(Edit tracking data)
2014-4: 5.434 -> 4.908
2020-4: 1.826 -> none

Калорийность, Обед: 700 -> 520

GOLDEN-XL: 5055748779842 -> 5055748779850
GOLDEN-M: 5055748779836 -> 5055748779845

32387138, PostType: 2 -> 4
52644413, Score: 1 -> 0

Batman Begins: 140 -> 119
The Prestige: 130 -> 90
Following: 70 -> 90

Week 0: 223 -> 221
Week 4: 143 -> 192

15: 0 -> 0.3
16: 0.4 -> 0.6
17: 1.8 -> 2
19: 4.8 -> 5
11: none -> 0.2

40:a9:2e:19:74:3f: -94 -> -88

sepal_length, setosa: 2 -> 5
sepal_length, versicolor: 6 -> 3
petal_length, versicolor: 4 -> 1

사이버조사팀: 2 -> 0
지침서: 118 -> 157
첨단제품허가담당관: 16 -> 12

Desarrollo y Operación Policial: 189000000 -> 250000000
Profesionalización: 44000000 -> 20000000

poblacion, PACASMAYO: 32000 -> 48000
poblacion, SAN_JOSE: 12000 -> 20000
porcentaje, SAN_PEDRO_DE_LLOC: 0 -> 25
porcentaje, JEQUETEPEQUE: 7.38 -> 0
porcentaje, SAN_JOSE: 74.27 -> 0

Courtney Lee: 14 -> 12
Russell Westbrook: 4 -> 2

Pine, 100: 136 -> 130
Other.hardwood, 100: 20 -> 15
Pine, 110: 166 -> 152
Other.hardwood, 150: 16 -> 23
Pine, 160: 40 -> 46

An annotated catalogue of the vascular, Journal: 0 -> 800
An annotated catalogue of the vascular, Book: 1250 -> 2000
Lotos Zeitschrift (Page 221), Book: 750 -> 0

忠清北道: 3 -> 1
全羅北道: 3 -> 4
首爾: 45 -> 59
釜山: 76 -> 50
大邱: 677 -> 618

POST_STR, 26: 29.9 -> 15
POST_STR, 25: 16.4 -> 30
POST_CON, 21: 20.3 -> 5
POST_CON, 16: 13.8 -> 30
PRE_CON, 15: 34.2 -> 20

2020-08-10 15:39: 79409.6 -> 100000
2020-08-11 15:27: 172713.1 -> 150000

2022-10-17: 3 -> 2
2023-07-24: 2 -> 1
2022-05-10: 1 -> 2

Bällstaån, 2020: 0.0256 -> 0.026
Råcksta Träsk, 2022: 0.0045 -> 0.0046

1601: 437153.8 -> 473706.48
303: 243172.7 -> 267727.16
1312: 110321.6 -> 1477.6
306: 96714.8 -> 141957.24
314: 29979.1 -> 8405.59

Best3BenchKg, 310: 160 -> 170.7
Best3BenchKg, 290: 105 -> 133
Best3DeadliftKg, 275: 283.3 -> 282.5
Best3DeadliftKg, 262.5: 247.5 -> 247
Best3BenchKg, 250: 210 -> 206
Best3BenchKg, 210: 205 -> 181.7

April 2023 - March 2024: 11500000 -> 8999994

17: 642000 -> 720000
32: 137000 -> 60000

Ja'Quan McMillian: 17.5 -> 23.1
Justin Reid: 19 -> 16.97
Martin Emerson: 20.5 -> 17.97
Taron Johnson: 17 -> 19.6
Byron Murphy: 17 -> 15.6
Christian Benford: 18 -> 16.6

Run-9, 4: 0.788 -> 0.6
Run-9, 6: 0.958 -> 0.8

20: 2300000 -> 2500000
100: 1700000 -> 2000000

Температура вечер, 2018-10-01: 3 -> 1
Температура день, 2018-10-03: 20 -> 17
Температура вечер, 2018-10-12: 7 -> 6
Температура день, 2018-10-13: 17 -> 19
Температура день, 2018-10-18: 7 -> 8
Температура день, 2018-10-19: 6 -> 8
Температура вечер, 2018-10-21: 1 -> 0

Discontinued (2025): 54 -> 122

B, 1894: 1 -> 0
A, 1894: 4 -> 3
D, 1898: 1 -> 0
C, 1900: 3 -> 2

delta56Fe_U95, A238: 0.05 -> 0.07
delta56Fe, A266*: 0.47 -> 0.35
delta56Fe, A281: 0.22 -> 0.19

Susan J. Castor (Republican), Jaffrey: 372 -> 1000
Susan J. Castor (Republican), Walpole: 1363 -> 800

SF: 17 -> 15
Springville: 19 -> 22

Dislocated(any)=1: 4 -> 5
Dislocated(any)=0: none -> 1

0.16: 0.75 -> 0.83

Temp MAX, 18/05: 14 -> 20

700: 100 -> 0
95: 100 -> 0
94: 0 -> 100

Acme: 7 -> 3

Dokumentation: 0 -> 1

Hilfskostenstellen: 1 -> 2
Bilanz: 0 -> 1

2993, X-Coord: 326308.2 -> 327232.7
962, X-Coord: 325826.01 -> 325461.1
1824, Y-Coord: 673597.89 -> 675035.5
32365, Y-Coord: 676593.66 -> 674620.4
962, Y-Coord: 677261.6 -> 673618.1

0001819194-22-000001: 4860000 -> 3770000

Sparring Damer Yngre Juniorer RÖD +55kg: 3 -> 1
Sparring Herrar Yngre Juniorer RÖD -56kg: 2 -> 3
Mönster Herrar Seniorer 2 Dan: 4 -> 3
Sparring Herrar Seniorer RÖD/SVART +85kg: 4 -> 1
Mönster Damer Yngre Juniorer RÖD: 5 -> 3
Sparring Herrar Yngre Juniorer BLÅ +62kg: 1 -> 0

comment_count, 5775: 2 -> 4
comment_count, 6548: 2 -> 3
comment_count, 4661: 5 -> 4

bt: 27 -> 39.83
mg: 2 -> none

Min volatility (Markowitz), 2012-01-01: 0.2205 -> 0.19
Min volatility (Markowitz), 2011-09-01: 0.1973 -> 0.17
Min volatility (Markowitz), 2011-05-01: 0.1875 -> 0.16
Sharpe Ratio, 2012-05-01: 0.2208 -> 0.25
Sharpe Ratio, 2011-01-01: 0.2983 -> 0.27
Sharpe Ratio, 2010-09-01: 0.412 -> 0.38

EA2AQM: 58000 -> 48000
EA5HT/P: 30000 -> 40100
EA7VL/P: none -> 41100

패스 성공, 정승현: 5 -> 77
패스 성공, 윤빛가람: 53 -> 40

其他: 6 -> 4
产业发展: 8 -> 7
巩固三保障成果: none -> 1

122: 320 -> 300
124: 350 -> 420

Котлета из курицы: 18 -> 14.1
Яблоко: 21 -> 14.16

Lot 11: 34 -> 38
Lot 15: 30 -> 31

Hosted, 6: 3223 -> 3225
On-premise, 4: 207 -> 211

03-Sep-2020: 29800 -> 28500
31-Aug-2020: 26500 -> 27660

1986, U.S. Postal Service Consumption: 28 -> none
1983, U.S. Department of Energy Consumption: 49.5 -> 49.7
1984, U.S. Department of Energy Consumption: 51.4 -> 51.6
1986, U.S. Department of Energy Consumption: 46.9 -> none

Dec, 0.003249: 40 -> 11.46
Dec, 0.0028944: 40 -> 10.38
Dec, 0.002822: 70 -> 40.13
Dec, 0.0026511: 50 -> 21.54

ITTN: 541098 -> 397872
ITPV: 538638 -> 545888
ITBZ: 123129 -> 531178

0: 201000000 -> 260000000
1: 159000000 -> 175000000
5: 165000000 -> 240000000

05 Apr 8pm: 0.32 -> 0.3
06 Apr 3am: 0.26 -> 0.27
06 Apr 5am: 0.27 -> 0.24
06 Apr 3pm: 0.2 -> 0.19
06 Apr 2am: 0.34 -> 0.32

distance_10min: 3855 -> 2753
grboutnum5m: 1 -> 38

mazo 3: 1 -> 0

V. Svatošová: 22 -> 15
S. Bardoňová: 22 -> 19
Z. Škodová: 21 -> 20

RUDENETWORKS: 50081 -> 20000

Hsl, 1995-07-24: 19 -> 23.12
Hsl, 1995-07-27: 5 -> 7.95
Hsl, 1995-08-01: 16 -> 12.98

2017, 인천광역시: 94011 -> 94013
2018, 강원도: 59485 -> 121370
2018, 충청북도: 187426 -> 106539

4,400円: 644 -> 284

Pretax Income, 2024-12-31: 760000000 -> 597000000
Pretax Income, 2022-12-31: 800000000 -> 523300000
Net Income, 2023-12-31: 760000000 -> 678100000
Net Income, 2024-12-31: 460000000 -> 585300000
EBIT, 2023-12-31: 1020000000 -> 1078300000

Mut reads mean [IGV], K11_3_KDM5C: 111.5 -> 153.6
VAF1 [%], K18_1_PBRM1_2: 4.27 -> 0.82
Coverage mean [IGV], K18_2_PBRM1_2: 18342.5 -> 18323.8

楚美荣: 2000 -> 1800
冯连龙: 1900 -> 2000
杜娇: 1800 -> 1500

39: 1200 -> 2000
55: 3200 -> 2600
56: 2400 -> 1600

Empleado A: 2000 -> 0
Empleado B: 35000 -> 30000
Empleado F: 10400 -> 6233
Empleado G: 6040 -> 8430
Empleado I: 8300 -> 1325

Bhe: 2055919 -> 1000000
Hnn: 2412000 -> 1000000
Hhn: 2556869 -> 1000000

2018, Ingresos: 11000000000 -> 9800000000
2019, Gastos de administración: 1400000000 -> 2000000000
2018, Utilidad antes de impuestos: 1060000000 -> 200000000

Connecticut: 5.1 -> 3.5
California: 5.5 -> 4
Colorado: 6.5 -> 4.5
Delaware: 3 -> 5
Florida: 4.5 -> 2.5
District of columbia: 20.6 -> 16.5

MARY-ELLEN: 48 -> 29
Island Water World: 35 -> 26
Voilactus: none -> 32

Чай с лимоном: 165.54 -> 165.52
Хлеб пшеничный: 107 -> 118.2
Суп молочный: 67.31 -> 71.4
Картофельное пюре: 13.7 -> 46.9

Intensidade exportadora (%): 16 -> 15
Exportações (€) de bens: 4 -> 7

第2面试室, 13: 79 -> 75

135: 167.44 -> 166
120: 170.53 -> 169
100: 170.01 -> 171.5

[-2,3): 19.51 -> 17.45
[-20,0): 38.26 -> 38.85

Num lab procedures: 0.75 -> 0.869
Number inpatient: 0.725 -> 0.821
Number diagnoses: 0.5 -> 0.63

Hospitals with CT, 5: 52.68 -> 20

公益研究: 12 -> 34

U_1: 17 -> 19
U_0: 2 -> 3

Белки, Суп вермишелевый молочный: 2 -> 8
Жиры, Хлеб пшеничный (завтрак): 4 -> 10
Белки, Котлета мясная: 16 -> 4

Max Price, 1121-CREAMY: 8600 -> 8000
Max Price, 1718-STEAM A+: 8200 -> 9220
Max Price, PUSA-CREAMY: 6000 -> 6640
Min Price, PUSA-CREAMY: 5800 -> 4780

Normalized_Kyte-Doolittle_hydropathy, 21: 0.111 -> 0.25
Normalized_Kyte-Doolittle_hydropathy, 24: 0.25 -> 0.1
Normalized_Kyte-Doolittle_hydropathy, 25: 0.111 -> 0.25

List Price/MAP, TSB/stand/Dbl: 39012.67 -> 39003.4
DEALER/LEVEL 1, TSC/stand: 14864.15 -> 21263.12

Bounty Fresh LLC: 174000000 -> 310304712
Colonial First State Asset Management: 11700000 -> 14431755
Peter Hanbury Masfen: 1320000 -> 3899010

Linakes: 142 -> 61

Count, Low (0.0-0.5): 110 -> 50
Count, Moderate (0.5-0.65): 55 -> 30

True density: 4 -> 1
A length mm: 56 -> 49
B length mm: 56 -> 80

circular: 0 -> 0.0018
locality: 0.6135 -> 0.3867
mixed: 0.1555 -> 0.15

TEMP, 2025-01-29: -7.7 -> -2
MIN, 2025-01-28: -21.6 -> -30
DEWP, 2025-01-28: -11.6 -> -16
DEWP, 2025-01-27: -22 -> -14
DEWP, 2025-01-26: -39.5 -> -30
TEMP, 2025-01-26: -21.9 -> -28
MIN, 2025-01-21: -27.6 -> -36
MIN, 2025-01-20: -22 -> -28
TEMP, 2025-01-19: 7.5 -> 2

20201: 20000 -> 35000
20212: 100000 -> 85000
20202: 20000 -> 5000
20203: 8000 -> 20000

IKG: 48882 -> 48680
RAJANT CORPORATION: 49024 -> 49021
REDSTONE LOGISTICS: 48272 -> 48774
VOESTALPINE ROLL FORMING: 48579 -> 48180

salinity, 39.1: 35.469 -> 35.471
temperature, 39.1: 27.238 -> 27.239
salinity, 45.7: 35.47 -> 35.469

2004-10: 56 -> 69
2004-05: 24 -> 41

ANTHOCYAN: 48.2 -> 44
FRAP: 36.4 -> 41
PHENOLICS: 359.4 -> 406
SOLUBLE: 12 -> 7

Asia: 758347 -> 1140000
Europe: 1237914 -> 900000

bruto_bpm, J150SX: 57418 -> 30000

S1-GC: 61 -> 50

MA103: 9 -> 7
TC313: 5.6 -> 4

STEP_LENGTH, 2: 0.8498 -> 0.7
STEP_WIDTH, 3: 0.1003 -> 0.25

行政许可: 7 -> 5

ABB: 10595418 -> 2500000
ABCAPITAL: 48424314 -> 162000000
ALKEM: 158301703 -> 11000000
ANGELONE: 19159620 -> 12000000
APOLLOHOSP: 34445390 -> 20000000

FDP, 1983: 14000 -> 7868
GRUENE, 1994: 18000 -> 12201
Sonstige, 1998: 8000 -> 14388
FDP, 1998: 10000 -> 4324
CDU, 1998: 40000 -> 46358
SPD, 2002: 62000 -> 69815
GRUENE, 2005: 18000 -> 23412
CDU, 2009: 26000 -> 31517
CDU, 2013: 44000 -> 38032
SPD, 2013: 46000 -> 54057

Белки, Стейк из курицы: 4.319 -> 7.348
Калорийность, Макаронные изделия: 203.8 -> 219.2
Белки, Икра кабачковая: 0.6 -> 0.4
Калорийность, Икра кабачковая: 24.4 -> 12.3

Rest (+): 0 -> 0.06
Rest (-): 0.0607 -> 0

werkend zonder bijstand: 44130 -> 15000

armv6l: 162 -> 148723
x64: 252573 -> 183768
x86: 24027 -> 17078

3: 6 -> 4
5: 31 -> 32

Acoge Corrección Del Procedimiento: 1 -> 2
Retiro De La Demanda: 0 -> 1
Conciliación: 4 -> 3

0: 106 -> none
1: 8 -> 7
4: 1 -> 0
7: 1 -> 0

• _Your task_
Looking at the data above, return every line from the one with "5: 165000000 -> 240000000" down to the one with "Белки, Суп вермишелевый молочный: 2 -> 8", exactly and inclusively.

• _Answer space_
5: 165000000 -> 240000000

05 Apr 8pm: 0.32 -> 0.3
06 Apr 3am: 0.26 -> 0.27
06 Apr 5am: 0.27 -> 0.24
06 Apr 3pm: 0.2 -> 0.19
06 Apr 2am: 0.34 -> 0.32

distance_10min: 3855 -> 2753
grboutnum5m: 1 -> 38

mazo 3: 1 -> 0

V. Svatošová: 22 -> 15
S. Bardoňová: 22 -> 19
Z. Škodová: 21 -> 20

RUDENETWORKS: 50081 -> 20000

Hsl, 1995-07-24: 19 -> 23.12
Hsl, 1995-07-27: 5 -> 7.95
Hsl, 1995-08-01: 16 -> 12.98

2017, 인천광역시: 94011 -> 94013
2018, 강원도: 59485 -> 121370
2018, 충청북도: 187426 -> 106539

4,400円: 644 -> 284

Pretax Income, 2024-12-31: 760000000 -> 597000000
Pretax Income, 2022-12-31: 800000000 -> 523300000
Net Income, 2023-12-31: 760000000 -> 678100000
Net Income, 2024-12-31: 460000000 -> 585300000
EBIT, 2023-12-31: 1020000000 -> 1078300000

Mut reads mean [IGV], K11_3_KDM5C: 111.5 -> 153.6
VAF1 [%], K18_1_PBRM1_2: 4.27 -> 0.82
Coverage mean [IGV], K18_2_PBRM1_2: 18342.5 -> 18323.8

楚美荣: 2000 -> 1800
冯连龙: 1900 -> 2000
杜娇: 1800 -> 1500

39: 1200 -> 2000
55: 3200 -> 2600
56: 2400 -> 1600

Empleado A: 2000 -> 0
Empleado B: 35000 -> 30000
Empleado F: 10400 -> 6233
Empleado G: 6040 -> 8430
Empleado I: 8300 -> 1325

Bhe: 2055919 -> 1000000
Hnn: 2412000 -> 1000000
Hhn: 2556869 -> 1000000

2018, Ingresos: 11000000000 -> 9800000000
2019, Gastos de administración: 1400000000 -> 2000000000
2018, Utilidad antes de impuestos: 1060000000 -> 200000000

Connecticut: 5.1 -> 3.5
California: 5.5 -> 4
Colorado: 6.5 -> 4.5
Delaware: 3 -> 5
Florida: 4.5 -> 2.5
District of columbia: 20.6 -> 16.5

MARY-ELLEN: 48 -> 29
Island Water World: 35 -> 26
Voilactus: none -> 32

Чай с лимоном: 165.54 -> 165.52
Хлеб пшеничный: 107 -> 118.2
Суп молочный: 67.31 -> 71.4
Картофельное пюре: 13.7 -> 46.9

Intensidade exportadora (%): 16 -> 15
Exportações (€) de bens: 4 -> 7

第2面试室, 13: 79 -> 75

135: 167.44 -> 166
120: 170.53 -> 169
100: 170.01 -> 171.5

[-2,3): 19.51 -> 17.45
[-20,0): 38.26 -> 38.85

Num lab procedures: 0.75 -> 0.869
Number inpatient: 0.725 -> 0.821
Number diagnoses: 0.5 -> 0.63

Hospitals with CT, 5: 52.68 -> 20

公益研究: 12 -> 34

U_1: 17 -> 19
U_0: 2 -> 3

Белки, Суп вермишелевый молочный: 2 -> 8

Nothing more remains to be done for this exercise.